Documentation of Rory Emmett's performance at Zeitz MOCAA for 'The Main Complaint' (2018)

“I feel most colored when I am thrown against a sharp white background........Beside the waters of the Hudson" I feel my race. Among the thousand white persons, I am a dark rock surged upon, and overswept, but through it all, I remain myself. When covered by the waters, I am; and the ebb but reveals me again."
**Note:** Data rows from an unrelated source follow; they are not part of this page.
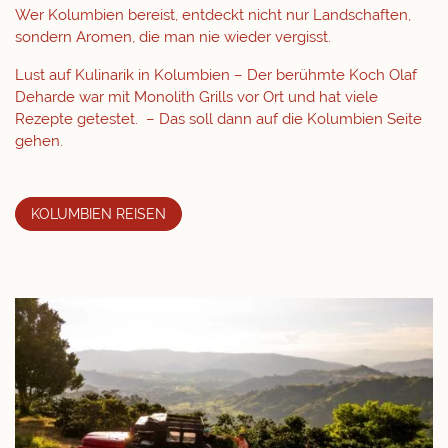
Wer Kolumbien bereist, entdeckt nicht nur Landschaften,
sondern Aromen, die man nie wieder vergisst.
Lust auf Kulinarik in Kolumbien – Der berühmte Koch Olaf
Deharde war mit Monolith Grills vor Ort und hat viele
Rezepte getestet. – Das soll dann auf die Kolumbien Seite
gehen.
KOLUMBIEN REISEN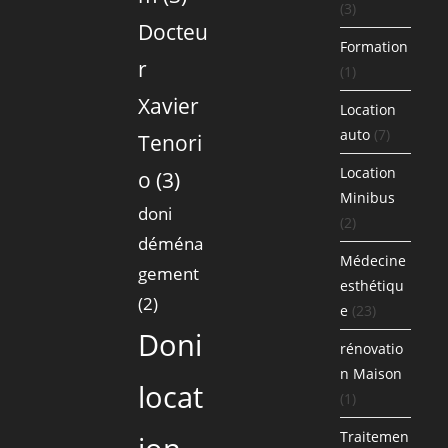
(3)
Docteu
Formation
r
(1)
Xavier
Location
auto
(7)
Tenori
Location
o
(3)
Minibus
doni
(2)
déména
Médecine
gement
esthétiqu
(2)
e
(23)
Doni
rénovatio
n Maison
locat
(1)
Traitemen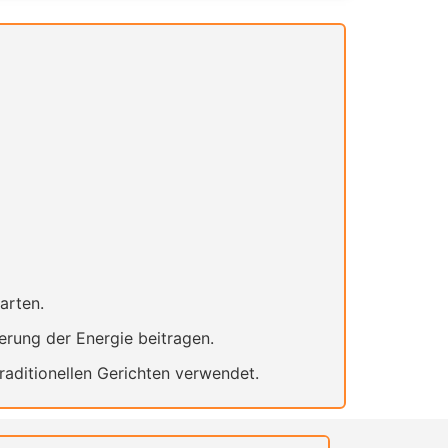
arten.
erung der Energie beitragen.
traditionellen Gerichten verwendet.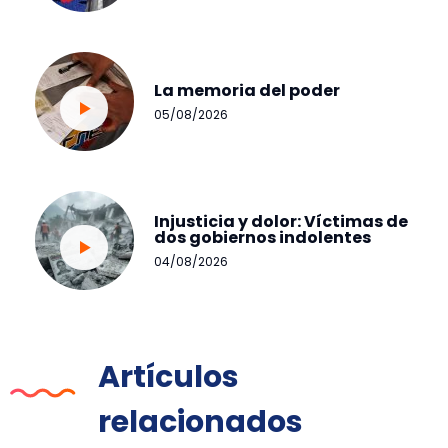
La memoria del poder
05/08/2026
Injusticia y dolor: Víctimas de
dos gobiernos indolentes
04/08/2026
Artículos
relacionados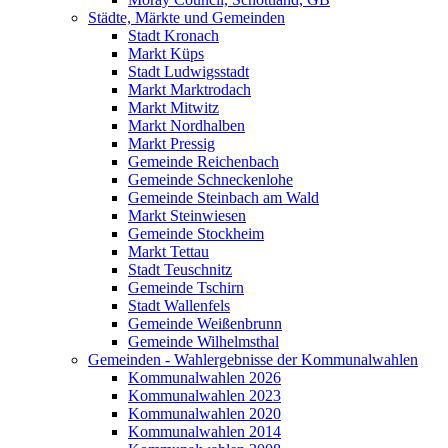
Städte, Märkte und Gemeinden
Stadt Kronach
Markt Küps
Stadt Ludwigsstadt
Markt Marktrodach
Markt Mitwitz
Markt Nordhalben
Markt Pressig
Gemeinde Reichenbach
Gemeinde Schneckenlohe
Gemeinde Steinbach am Wald
Markt Steinwiesen
Gemeinde Stockheim
Markt Tettau
Stadt Teuschnitz
Gemeinde Tschirn
Stadt Wallenfels
Gemeinde Weißenbrunn
Gemeinde Wilhelmsthal
Gemeinden - Wahlergebnisse der Kommunalwahlen
Kommunalwahlen 2026
Kommunalwahlen 2023
Kommunalwahlen 2020
Kommunalwahlen 2014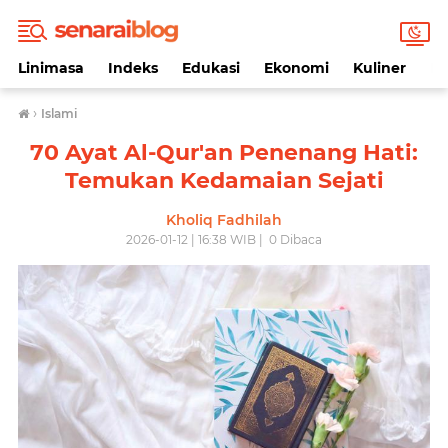
Linimasa
Indeks
Edukasi
Ekonomi
Kuliner
Li
›
Islami
70 Ayat Al-Qur'an Penenang Hati:
Temukan Kedamaian Sejati
Kholiq Fadhilah
2026-01-12 | 16:38 WIB |
0
Dibaca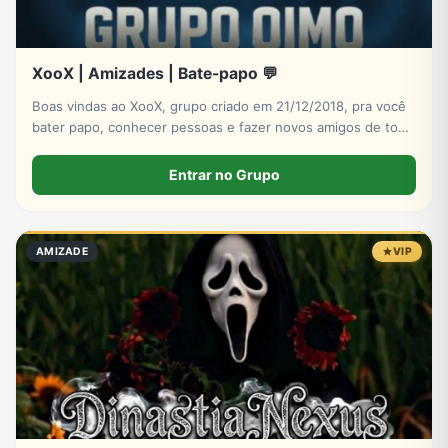
XooX | Amizades | Bate-papo 💬
Boas vindas ao XooX, grupo criado em 21/12/2018, pra você
bater papo, conhecer pessoas e fazer novos amigos de todo
Brasil e do mundo! Entre agora!
Entrar no Grupo
AMIZADE
VIP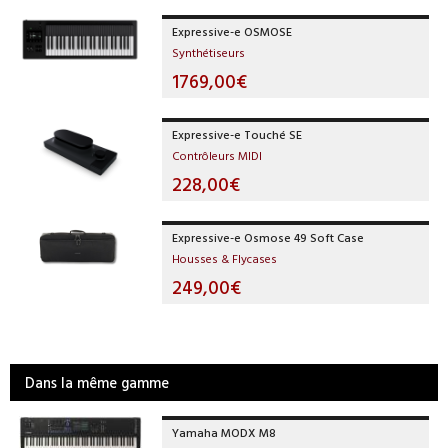
Expressive-e OSMOSE
Synthétiseurs
1769,00€
Expressive-e Touché SE
Contrôleurs MIDI
228,00€
Expressive-e Osmose 49 Soft Case
Housses & Flycases
249,00€
Dans la même gamme
Yamaha MODX M8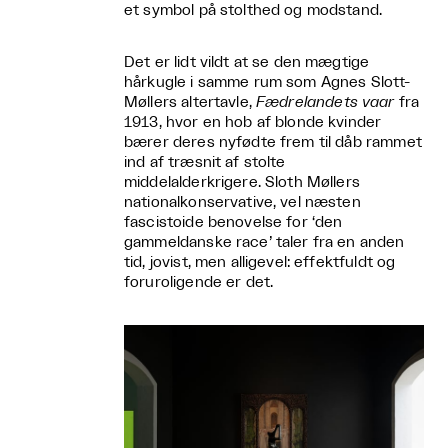
et symbol på stolthed og modstand.
Det er lidt vildt at se den mægtige
hårkugle i samme rum som Agnes Slott-
Møllers altertavle,
Fædrelandets vaar
fra
1913, hvor en hob af blonde kvinder
bærer deres nyfødte frem til dåb rammet
ind af træsnit af stolte
middelalderkrigere. Sloth Møllers
nationalkonservative, vel næsten
fascistoide benovelse for ‘den
gammeldanske race’ taler fra en anden
tid, jovist, men alligevel: effektfuldt og
foruroligende er det.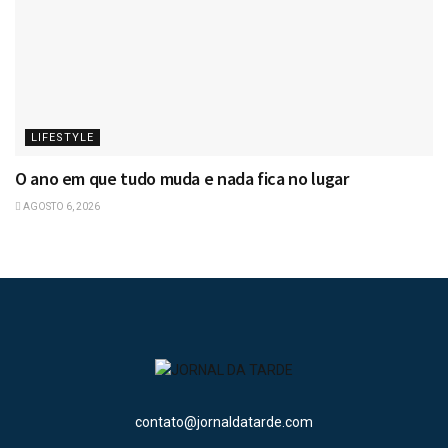
LIFESTYLE
O ano em que tudo muda e nada fica no lugar
AGOSTO 6, 2026
contato@jornaldatarde.com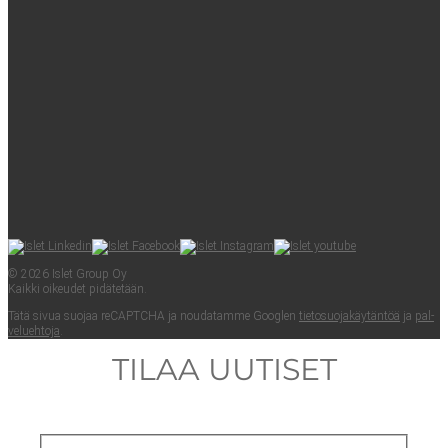
© 2026 Islet Group Oy
Kaik­ki oikeu­det pidätetään.
Tätä sivua suo­jaa reCAPTC­HA ja nou­da­tam­me Googlen
tie­to­suo­ja­käy­tän­töä
ja
pal­
ve­lueh­to­ja
.
TILAA UUTISET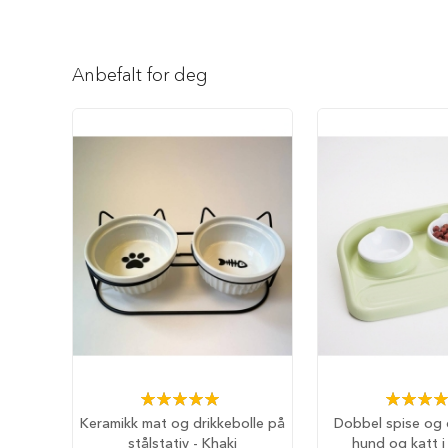
Reise
Gå
med
til
hund
begynnelsen
Anbefalt
av
Anbefalt for deg
reisetilbehør
bildegalleri
Bilbur
hund
Sikkerhet
i
bilen
Setebeskytter
Hundevesker
Hundesekker
Hund
på
fly
Hundeseng
Rating:
Rating:
Hundehuler
100%
10
Keramikk mat og drikkebolle på
Dobbel spise og d
stålstativ - Khaki
hund og katt i
Fluffy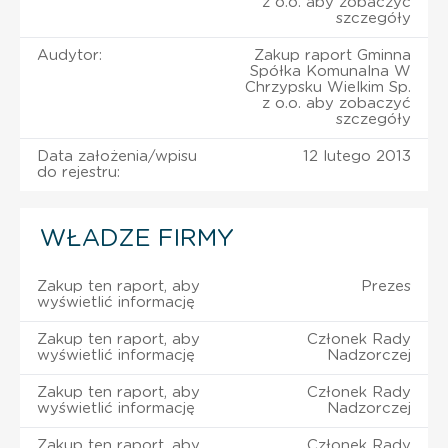
z o.o. aby zobaczyć
szczegóły
Audytor:
Zakup raport Gminna
Spółka Komunalna W
Chrzypsku Wielkim Sp.
z o.o. aby zobaczyć
szczegóły
Data założenia/wpisu
12 lutego 2013
do rejestru:
WŁADZE FIRMY
Zakup ten raport, aby
Prezes
wyświetlić informację
Zakup ten raport, aby
Członek Rady
wyświetlić informację
Nadzorczej
Zakup ten raport, aby
Członek Rady
wyświetlić informację
Nadzorczej
Zakup ten raport, aby
Członek Rady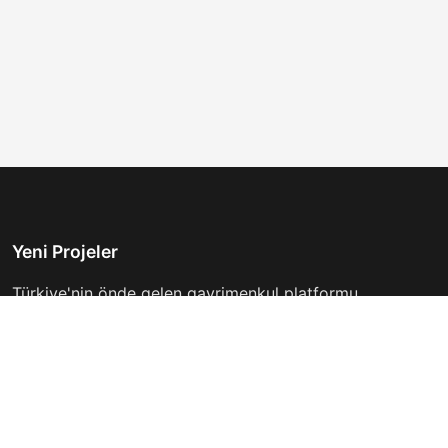
Yeni Projeler
Türkiye'nin önde gelen gayrimenkul platformu.
Hayalinizdeki evi bulmanıza yardımcı oluyoruz.
Keşfet
Hızlı Linkler
İlanlar
Hakkımızda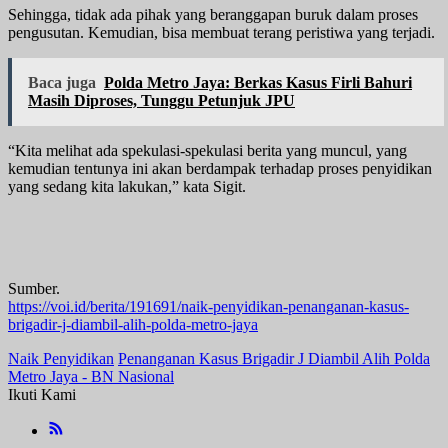
Sehingga, tidak ada pihak yang beranggapan buruk dalam proses
pengusutan. Kemudian, bisa membuat terang peristiwa yang terjadi.
Baca juga
Polda Metro Jaya: Berkas Kasus Firli Bahuri
Masih Diproses, Tunggu Petunjuk JPU
“Kita melihat ada spekulasi-spekulasi berita yang muncul, yang
kemudian tentunya ini akan berdampak terhadap proses penyidikan
yang sedang kita lakukan,” kata Sigit.
Sumber.
https://voi.id/berita/191691/naik-penyidikan-penanganan-kasus-
brigadir-j-diambil-alih-polda-metro-jaya
Naik Penyidikan
Penanganan Kasus Brigadir J Diambil Alih Polda
Metro Jaya - BN Nasional
Ikuti Kami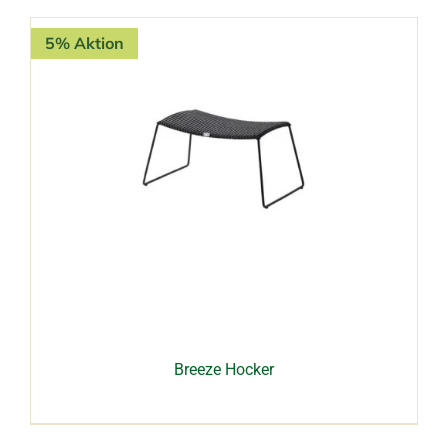
5% Aktion
Breeze Hocker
‘How It Feels to Be Colored Me’ - Zora Neale Hurston

Emmett comments, ”In this work, I attempt to grapple with the act of painting in its relation to constructions of space, knowledge, language and identity, as well as labour and its’ commodification (particularly within the context of Cape Town). This work seeks to further interrogate the privilege that makes one person’s work worth more than another person’s work or labour. I Feel Most Coloured… (2018), a site-specific performance, materializes in the act of writing/painting a wall at Zietz MOCAA as my constructed avatar character, The Cape Colourman. The phrase is a reference to a work by artist Glenn Ligon, who screen prints the line originally written in author Zora Neale Hurston’s, How It Feels To Be Colored Me (1928) repeatedly, even to the point of abstraction.” “During the performance, Colourman writes the phrase I Feel Most Coloured… with charcoal (black) and chalk (white), repeatedly on a painted background. The character then proceeds to reduce stones painted in the primary colours of yellow, red and blue to a fine powder form. In mixing the powdered stones with water to achieve a chromatic grey ‘paint’, I attempt to distil the alchemy of pigmentation production, and in addition, the liminality of a malleable identity. In this process, I use Colouredness as a medium to make sense of systems of classification, and power as well as to deconstruct them.” “The written text is painted over with the grey mixture to obliterate the phrase, whilst leaving remnants of it where more pressure was applied.”